**TASK GOAL**
Write the entries below again, precisely as they appear.

**Transcribed page contents**
++++++++++++++++++++

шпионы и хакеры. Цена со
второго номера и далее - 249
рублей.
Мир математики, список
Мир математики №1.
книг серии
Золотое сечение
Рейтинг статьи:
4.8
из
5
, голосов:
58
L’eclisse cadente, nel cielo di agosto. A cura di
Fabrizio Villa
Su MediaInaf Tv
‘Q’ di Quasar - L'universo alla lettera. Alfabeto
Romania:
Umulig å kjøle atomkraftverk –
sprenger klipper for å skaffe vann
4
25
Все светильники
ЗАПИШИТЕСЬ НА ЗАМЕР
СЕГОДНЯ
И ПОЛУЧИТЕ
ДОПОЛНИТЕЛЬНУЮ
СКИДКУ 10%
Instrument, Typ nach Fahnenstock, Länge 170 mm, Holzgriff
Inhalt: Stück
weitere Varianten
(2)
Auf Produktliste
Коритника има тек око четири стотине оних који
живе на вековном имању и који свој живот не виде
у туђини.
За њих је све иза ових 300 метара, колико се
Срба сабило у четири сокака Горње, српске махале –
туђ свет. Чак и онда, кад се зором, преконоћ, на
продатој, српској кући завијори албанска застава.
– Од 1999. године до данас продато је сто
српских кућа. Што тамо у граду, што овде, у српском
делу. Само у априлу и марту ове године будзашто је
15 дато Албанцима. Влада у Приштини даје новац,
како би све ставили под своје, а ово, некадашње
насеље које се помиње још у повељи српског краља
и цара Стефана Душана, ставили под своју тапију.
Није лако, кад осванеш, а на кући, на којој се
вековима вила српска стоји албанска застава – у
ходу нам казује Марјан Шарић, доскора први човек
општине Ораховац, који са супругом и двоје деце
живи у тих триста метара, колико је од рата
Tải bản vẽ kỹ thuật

++++++++++++++++++++

**TASK RESULT**
шпионы и хакеры. Цена со
второго номера и далее - 249
рублей.
Мир математики, список
Мир математики №1.
книг серии
Золотое сечение
Рейтинг статьи:
4.8
из
5
, голосов:
58
L’eclisse cadente, nel cielo di agosto. A cura di
Fabrizio Villa
Su MediaInaf Tv
‘Q’ di Quasar - L'universo alla lettera. Alfabeto
Romania:
Umulig å kjøle atomkraftverk –
sprenger klipper for å skaffe vann
4
25
Все светильники
ЗАПИШИТЕСЬ НА ЗАМЕР
СЕГОДНЯ
И ПОЛУЧИТЕ
ДОПОЛНИТЕЛЬНУЮ
СКИДКУ 10%
Instrument, Typ nach Fahnenstock, Länge 170 mm, Holzgriff
Inhalt: Stück
weitere Varianten
(2)
Auf Produktliste
Коритника има тек око четири стотине оних који
живе на вековном имању и који свој живот не виде
у туђини.
За њих је све иза ових 300 метара, колико се
Срба сабило у четири сокака Горње, српске махале –
туђ свет. Чак и онда, кад се зором, преконоћ, на
продатој, српској кући завијори албанска застава.
– Од 1999. године до данас продато је сто
српских кућа. Што тамо у граду, што овде, у српском
делу. Само у априлу и марту ове године будзашто је
15 дато Албанцима. Влада у Приштини даје новац,
како би све ставили под своје, а ово, некадашње
насеље које се помиње још у повељи српског краља
и цара Стефана Душана, ставили под своју тапију.
Није лако, кад осванеш, а на кући, на којој се
вековима вила српска стоји албанска застава – у
ходу нам казује Марјан Шарић, доскора први човек
општине Ораховац, који са супругом и двоје деце
живи у тих триста метара, колико је од рата
Tải bản vẽ kỹ thuật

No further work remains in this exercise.